By: Will Cooke
Several legislative districts in Arizona are potentially in flux as the Supreme Court prepares to hear oral arguments in Harris v. Arizona Independent Redistricting Commission. Rooted in the ongoing debate about the permissible degree of population deviation in state districts, the plaintiffs in the case focus their argument on the strong correlation between political ideology and the population of a district. As the graph below demonstrates, eleven of the thirteen Democrat-leaning legislative districts in the state contain total populations below the “ideal district size” (or the size of a district if drawn with perfect uniformity of population).
Harris v. Arizona Independent Redistricting Commission, 993 F. Supp. 2d, 1094 (D. Ariz. 2014)
The Court’s decision will likely have significant implications for both the future of districting in Arizona and also potentially the state of election law jurisprudence in a post-Shelby world. At the state level, the case also presents a noteworthy commentary on the efficacy of using non-partisan commissions to draw presumptively more egalitarian state districts. Just recently declared constitutional in Arizona State Legislature v. Arizona Independent Redistricting Commission, the Arizona Independent Redistricting Commission is the product of a state referendum in 2000 that sought to “end[ ] the practice of gerrymandering and improv[e] voter and candidate participation in elections.” The commission, comprised of two Republicans, two Democrats and an independent chairwoman, states its mission as “to redraw Arizona’s congressional and legislative districts to reflect the results of the most recent census.” Importantly, this commission drew the disputed district maps at the heart of Harris.
Needless to say – the commission is off to a rocky start. Although the commission’s disputed line drawing involved many considerations unrelated to partisanship, including the influence of the previously enforceable preclearance requirements on the state, the district court opinion highlights a history of contentious, partisan bickering. Despite a slew of partisan compromises to select the commissioners and any person exerting even the slightest influence over the map drawing, Gov. Jan Brewer and the Arizona Senate attempted to oust the independent commissioner for a perceived partisan leaning. Evidence of the partisan leanings included a lack of disclosure about the political activity of the independent commissioner’s husband and her vote on the proposed map. As one state representative commented at the time: “Some people who are highly partisan register as independents because they don’t want people to know what party they’re in for personal reasons.”
The attempted oust ultimately proved unsuccessful as the Arizona Supreme Court reinstated the commissioner, but the history of this background fight in the current iteration of “one-person, one-vote” jurisprudence exposes a new layer of redistricting headaches for the state of Arizona. As Gov. Brewer lamented following the decision: “[the] misguided ruling bodes ill for the integrity of redistricting in this state.”The proposed fix to end gerrymandering in the state can only achieve its goal with a truly non-partisan commission.

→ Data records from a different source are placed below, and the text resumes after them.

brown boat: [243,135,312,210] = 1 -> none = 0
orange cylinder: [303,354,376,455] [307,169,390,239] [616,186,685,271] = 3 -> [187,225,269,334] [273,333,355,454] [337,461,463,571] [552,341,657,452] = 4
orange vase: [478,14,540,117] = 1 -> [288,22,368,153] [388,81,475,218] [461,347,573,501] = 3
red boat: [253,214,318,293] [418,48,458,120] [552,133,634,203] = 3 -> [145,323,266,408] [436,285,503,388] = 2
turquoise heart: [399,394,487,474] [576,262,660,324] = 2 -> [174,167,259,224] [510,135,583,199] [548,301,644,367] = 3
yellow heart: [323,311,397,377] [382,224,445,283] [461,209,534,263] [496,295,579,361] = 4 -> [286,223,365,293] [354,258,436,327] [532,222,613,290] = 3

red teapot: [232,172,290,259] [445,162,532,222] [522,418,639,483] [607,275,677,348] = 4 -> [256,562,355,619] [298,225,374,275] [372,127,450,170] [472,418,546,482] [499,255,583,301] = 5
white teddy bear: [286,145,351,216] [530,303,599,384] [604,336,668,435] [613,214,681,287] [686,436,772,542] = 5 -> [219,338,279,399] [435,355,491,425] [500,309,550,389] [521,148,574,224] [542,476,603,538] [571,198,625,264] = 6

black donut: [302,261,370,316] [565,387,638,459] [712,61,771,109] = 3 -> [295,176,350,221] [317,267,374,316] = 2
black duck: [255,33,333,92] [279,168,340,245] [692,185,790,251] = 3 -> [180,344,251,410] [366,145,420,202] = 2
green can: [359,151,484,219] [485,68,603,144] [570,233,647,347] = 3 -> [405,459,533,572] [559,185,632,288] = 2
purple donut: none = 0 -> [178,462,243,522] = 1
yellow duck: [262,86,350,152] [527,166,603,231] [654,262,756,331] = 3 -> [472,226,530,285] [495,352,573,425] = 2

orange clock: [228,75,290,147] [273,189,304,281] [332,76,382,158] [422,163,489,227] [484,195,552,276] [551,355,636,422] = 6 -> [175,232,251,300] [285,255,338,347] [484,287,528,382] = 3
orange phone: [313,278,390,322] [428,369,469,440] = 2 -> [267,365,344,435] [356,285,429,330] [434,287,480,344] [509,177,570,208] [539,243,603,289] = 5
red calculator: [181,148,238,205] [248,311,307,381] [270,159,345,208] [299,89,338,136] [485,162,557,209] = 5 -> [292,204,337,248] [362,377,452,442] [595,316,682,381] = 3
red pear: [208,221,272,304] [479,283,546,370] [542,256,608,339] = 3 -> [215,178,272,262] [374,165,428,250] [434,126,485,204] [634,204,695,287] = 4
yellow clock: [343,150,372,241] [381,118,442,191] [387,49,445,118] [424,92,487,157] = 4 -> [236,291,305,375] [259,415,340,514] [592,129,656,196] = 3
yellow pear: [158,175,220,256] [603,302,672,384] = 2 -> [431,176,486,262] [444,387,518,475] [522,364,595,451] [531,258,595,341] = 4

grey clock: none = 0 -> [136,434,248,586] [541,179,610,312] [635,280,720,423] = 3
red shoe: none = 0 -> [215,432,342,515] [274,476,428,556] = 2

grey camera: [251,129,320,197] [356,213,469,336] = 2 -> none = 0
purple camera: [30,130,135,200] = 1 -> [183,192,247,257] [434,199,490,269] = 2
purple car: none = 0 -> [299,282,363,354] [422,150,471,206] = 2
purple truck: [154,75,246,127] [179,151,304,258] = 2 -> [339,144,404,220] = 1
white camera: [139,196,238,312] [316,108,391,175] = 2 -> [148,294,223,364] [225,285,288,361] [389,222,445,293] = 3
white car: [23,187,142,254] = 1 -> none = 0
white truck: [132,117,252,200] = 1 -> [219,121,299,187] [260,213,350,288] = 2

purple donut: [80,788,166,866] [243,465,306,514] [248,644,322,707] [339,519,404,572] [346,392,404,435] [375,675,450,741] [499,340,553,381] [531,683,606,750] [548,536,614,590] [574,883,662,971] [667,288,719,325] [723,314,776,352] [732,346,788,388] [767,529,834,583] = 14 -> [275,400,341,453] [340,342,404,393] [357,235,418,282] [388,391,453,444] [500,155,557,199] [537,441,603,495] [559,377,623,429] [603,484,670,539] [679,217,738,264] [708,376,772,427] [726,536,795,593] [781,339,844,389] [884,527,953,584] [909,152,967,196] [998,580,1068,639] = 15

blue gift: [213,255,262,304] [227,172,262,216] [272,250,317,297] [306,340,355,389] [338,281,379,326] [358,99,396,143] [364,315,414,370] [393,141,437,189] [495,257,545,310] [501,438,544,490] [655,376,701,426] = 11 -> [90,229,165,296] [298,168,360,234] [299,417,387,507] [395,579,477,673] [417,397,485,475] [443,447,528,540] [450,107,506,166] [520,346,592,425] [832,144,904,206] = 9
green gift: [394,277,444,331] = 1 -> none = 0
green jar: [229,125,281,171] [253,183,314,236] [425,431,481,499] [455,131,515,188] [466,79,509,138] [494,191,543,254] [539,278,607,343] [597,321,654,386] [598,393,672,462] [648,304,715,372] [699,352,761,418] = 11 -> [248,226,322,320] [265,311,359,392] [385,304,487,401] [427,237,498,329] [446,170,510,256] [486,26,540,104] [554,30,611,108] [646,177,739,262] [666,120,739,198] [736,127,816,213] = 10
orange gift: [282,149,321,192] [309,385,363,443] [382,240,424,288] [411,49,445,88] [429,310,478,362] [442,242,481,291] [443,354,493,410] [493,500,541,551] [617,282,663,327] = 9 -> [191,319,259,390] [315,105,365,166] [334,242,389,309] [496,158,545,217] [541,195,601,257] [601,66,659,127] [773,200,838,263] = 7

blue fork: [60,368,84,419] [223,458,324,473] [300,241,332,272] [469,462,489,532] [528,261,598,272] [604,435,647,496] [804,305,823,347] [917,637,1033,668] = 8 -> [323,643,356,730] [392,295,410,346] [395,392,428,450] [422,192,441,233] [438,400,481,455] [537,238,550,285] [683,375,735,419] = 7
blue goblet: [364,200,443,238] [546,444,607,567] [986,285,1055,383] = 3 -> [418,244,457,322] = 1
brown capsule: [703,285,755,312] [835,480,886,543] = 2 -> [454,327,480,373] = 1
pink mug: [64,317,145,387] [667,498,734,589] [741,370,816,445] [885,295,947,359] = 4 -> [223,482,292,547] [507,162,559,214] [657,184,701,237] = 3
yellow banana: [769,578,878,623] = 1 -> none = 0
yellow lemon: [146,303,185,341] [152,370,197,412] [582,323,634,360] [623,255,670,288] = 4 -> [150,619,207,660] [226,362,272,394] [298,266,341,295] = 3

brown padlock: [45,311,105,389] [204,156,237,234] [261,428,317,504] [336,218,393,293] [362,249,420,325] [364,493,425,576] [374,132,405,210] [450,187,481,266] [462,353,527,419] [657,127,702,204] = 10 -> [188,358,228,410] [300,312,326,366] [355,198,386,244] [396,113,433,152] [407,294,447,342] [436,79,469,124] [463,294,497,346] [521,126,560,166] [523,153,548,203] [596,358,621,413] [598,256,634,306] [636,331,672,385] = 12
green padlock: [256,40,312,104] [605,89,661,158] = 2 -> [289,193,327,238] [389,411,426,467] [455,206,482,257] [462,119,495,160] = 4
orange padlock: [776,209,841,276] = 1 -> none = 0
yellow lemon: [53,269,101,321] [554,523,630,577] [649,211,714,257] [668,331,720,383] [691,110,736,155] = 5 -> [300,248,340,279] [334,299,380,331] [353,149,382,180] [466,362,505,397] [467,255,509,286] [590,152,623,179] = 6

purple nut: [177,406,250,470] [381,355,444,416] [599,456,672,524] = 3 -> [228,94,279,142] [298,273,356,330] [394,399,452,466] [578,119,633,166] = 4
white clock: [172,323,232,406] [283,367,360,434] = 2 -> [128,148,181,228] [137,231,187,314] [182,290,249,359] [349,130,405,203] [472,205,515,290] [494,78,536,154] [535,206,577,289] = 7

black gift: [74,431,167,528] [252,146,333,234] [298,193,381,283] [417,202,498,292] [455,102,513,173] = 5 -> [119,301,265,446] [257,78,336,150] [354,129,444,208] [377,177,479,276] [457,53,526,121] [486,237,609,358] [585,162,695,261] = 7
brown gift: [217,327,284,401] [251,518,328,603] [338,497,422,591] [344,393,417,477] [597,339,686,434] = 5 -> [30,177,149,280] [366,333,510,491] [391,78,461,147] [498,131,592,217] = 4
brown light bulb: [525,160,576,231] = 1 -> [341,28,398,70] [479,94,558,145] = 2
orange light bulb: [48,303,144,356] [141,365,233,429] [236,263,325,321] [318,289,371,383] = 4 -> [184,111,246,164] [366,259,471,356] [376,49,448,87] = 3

Finding this line is not easy. As the final product of the commission reflects – these districting questions often entail so many factors that are difficult to fully divorce from political partisanship. Maybe residential segregation is to blame. Still, many questions will need to be answered in the state as it potentially approaches a new drawing of its districts.
Can partisan elected officials ever create a truly nonpartisan commission? Will a decision for the plaintiffs in Harris impact public confidence in the legislative maps drawn by the Arizona Independent Redistricting Commission?